TEXT EXCERPT:
Merge "Database Synchronization between Tacker and K8s"

This commit is contained in:
Zuul 2022-07-29 08:23:20 +00:00 committed by Gerrit Code Review
commit a876c667dd
1 changed files with 360 additions and 0 deletions

View File

@ -0,0 +1,360 @@
==========================================================
Database Synchronization between TackerDB and KubernetesDB
==========================================================
https://blueprints.launchpad.net/tacker/+spec/database-synchronization
Problem description
===================
In the current implementation, TackerDB and VIM DB(KubernetesDB)
such as etcd in Kubernetes are only synchronized when SOL002 heal is executed.
However, when Kubernetes auto-heals or auto-scales and the pod restarts,
the information is only reflected in the KubernetesDB and not in TackerDB.
As a result, the following problems occurs.
* When a user uses a command or API to get information about
a Pod resource, they see the information stored in TackerDB
and get an out-of-date output.
* If a user attempts to scale when the database is inconsistent, the Pod
scales at a number that the user does not intend because it sees and
processes old information.
.. note:: The existing heal process already supports the ability
to synchronize information about a Pod.
This specification supposes the below changes:
* Adds periodic synchronization of Pod information between
TackerDB and KubernetesDB
Proposed Change
===============
The following functions are incorporated in this specification.
+ Regularly retrieve information of pods that TackerDB and
KubernetesDB hold, compare the data,
and update TackerDB from KubernetesDB if there are differences.
.. note:: When the TackerDB is updated by synchronization processing,
the information is shown in a log.
The log contains the name of the old pod and the new one.
+ Enable config to specify the frequency of synchronization.
The attributes in the TackerDB to be updated are as follows:
+ vnf_instantiated_info.scaleStatus.scaleLevel: Calculate the `scaleLevel`
from the number of Pods retrieved from KubernetesDB and update it if it
differs from TackerDB.

RECORDED DATA:

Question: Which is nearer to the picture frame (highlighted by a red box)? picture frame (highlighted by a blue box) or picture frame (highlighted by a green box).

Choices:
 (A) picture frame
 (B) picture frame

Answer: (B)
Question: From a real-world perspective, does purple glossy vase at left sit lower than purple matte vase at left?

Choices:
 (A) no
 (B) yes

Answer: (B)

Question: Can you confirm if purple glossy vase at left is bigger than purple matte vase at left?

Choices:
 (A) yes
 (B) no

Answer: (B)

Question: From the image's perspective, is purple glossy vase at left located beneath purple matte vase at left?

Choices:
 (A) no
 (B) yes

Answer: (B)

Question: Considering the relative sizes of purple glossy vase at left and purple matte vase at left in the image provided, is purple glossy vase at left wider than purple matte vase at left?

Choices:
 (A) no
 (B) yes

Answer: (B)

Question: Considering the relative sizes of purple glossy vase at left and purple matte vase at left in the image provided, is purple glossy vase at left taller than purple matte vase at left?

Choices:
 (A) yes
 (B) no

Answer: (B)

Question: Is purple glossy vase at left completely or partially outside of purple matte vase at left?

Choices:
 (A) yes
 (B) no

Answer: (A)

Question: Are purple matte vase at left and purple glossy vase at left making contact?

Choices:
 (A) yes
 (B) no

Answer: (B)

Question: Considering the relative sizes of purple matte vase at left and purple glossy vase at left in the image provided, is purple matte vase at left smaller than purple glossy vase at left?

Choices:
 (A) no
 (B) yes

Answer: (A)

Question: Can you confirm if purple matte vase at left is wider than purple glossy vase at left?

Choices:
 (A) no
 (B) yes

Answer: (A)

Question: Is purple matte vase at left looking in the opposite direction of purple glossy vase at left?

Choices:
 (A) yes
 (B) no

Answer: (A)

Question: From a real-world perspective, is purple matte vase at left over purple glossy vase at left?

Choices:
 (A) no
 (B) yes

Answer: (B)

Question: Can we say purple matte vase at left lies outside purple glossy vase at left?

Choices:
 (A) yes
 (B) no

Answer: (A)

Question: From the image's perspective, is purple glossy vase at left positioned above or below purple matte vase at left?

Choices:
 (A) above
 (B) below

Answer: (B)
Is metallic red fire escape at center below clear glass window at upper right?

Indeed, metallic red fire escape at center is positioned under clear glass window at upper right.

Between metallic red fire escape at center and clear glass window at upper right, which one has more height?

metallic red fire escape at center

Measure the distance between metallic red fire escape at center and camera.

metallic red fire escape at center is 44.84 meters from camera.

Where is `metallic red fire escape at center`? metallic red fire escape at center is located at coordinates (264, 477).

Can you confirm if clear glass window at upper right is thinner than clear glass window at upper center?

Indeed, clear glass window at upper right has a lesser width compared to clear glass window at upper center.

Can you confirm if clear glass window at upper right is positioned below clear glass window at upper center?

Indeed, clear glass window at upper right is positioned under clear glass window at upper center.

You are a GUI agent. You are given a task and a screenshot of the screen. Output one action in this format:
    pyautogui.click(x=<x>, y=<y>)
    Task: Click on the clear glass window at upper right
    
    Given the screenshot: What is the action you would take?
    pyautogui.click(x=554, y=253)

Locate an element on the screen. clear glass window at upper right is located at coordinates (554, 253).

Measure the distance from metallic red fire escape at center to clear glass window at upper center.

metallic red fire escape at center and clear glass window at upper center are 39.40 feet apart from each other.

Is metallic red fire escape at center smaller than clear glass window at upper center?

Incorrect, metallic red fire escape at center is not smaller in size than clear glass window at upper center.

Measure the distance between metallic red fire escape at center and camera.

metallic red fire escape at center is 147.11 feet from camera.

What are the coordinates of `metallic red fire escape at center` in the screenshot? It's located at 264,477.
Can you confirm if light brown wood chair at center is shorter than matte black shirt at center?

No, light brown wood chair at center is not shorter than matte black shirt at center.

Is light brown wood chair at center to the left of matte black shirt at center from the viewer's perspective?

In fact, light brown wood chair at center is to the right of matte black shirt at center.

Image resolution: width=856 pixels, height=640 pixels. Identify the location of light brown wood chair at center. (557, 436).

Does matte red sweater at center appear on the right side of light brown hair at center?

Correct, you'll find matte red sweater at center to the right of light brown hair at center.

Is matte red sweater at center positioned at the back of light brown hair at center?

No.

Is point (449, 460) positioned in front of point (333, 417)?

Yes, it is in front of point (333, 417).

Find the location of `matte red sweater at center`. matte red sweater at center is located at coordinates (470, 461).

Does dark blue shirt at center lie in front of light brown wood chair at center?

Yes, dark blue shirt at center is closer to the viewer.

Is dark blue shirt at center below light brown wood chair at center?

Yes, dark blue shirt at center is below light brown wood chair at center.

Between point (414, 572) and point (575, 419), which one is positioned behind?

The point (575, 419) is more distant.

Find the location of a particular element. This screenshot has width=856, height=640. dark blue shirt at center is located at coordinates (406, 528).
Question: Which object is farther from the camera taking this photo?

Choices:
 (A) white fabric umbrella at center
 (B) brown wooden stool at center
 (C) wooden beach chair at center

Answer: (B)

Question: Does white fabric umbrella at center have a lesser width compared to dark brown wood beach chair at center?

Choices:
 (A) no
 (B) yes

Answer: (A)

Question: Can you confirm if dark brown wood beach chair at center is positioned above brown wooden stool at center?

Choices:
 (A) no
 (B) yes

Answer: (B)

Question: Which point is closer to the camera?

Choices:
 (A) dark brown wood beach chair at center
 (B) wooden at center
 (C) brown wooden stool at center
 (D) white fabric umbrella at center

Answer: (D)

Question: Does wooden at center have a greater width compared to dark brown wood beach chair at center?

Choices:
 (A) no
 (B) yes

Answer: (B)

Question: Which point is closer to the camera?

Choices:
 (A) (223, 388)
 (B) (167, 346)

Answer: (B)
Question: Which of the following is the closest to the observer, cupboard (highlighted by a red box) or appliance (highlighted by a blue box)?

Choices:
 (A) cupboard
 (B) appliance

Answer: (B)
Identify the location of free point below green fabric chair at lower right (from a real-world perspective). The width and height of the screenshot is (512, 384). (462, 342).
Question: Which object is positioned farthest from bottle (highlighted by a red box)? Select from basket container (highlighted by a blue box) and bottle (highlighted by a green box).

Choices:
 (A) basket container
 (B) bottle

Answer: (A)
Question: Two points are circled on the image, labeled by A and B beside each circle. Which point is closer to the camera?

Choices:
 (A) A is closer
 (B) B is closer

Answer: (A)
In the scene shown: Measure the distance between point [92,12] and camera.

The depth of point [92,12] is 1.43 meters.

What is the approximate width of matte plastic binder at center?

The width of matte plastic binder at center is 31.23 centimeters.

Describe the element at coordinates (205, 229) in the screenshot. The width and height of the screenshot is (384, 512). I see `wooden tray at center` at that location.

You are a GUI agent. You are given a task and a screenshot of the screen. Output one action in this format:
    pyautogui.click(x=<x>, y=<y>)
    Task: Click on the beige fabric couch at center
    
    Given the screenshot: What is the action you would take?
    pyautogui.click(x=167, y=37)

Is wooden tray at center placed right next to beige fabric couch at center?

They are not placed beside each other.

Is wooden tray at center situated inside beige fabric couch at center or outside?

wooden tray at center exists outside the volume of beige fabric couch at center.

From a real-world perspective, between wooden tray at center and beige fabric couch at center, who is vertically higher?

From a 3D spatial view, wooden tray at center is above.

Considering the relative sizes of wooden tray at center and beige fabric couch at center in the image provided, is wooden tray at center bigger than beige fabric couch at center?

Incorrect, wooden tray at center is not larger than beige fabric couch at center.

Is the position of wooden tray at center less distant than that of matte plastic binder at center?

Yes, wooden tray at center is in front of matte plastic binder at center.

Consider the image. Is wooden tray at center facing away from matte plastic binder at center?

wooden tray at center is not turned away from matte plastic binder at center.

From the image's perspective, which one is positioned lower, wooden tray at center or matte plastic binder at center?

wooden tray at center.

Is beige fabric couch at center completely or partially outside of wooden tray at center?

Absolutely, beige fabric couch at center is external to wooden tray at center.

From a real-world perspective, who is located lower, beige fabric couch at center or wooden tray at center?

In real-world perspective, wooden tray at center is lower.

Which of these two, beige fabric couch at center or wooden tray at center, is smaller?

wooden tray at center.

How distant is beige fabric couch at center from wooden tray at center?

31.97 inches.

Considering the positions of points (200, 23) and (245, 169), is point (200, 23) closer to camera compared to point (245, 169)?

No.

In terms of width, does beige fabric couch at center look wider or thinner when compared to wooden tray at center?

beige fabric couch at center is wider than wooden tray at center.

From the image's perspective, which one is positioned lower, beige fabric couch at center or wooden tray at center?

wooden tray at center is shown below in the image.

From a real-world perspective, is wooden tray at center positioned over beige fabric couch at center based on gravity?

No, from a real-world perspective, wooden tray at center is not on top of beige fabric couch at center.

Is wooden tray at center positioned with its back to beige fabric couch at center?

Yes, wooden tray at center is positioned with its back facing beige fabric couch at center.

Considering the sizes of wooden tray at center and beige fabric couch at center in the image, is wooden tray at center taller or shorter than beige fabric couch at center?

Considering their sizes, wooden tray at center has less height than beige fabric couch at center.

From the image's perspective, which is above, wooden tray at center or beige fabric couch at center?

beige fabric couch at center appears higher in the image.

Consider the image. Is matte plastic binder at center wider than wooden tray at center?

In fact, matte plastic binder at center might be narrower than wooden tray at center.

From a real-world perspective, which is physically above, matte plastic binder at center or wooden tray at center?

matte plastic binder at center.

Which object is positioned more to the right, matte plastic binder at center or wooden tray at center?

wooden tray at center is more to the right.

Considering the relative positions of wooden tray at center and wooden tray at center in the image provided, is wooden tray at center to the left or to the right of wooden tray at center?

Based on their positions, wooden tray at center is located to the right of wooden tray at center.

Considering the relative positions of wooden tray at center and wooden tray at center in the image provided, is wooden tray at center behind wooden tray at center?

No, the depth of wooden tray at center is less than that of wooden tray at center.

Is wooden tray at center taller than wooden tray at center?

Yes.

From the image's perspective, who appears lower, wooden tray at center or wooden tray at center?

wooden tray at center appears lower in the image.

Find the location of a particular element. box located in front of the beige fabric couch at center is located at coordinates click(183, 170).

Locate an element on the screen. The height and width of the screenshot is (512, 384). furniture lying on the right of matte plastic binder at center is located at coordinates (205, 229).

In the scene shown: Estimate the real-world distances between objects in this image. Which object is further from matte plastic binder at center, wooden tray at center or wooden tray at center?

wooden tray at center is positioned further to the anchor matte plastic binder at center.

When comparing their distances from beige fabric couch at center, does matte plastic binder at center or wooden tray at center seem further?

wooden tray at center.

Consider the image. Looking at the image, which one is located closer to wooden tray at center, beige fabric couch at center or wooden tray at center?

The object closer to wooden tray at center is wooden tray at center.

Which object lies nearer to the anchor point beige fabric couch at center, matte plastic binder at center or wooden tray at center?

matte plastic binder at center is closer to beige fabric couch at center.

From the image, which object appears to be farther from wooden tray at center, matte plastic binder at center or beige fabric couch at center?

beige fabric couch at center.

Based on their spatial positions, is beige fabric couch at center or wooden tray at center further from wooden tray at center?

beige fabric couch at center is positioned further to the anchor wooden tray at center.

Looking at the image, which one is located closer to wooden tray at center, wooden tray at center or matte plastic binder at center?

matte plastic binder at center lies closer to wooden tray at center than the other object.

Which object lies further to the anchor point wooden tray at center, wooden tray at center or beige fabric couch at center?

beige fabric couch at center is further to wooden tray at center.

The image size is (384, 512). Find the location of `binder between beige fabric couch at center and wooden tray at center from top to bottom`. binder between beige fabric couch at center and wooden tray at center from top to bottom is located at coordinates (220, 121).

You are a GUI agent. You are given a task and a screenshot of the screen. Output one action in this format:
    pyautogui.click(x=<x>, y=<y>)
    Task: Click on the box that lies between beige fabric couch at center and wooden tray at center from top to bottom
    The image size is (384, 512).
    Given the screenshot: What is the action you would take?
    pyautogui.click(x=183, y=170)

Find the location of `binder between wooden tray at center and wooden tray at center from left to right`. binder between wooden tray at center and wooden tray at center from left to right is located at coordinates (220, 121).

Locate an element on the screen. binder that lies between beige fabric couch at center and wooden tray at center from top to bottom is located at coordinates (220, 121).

ACTIONS TO TAKE:
**a.** Put the lines of the listing from the line with "Is point (449, 460)" through the line with "coordinates (470, 461)." into a Markdown table with the columns Row and Line. Leave out blank lines.
**b.** Write the next part of the database synchronization spec, picking up after its last sentence.
The database synchronization spec and the listing are unrelated material.

TASK-BY-TASK RESULTS:
**a.**
| Row | Line |
|---|---|
| 1 | Is point (449, 460) positioned in front of point (333, 417)? |
| 2 | Yes, it is in front of point (333, 417). |
| 3 | Find the location of `matte red sweater at center`. matte red sweater at center is located at coordinates (470, 461). |

**b.**
+ vnf_instantiated_info.vnfc_resource_info: If the number of
running Pods changes, increase or decrease the number of data in
`vnfcResourceInfo` to match the number of running Pods.
+ vnf_instantiated_info.vnfc_resource_info.computeResource.resourceId:
Update resourceId with the new resource ID as Pod name.
+ VnfInstanceV2.instantiatedVnfInfo.scaleStatus.scaleLevel: Calculate
the `scaleLevel` from the number of Pods retrieved from KubernetesDB
and update it if it differs from TackerDB.
+ VnfInstanceV2.instantiatedVnfInfo.vnfcResourceInfo: If the number of
running Pods changes, increase or decrease the number of data in
`vnfcResourceInfo` and `VnfInstanceV2.instantiatedVnfInfo.vnfcInfo`
to match the number of running Pods.
+ VnfInstanceV2.instantiatedVnfInfo.vnfcResourceInfo.
computeResource.resourceId:
Update resourceId with the new resource ID as Pod name.
.. note:: Get the following resource information from KubernetesDB
* Pod
* Deployment
* Replicaset
* Daemonset
* StatefulSet
Pods under the control of StatefulSet have static names,
thus resourceId does not change even if they are recreated by
Kubernetes. However, Tacker must fetch the current number of
Pods to update ScaleStatus during DB synchronization.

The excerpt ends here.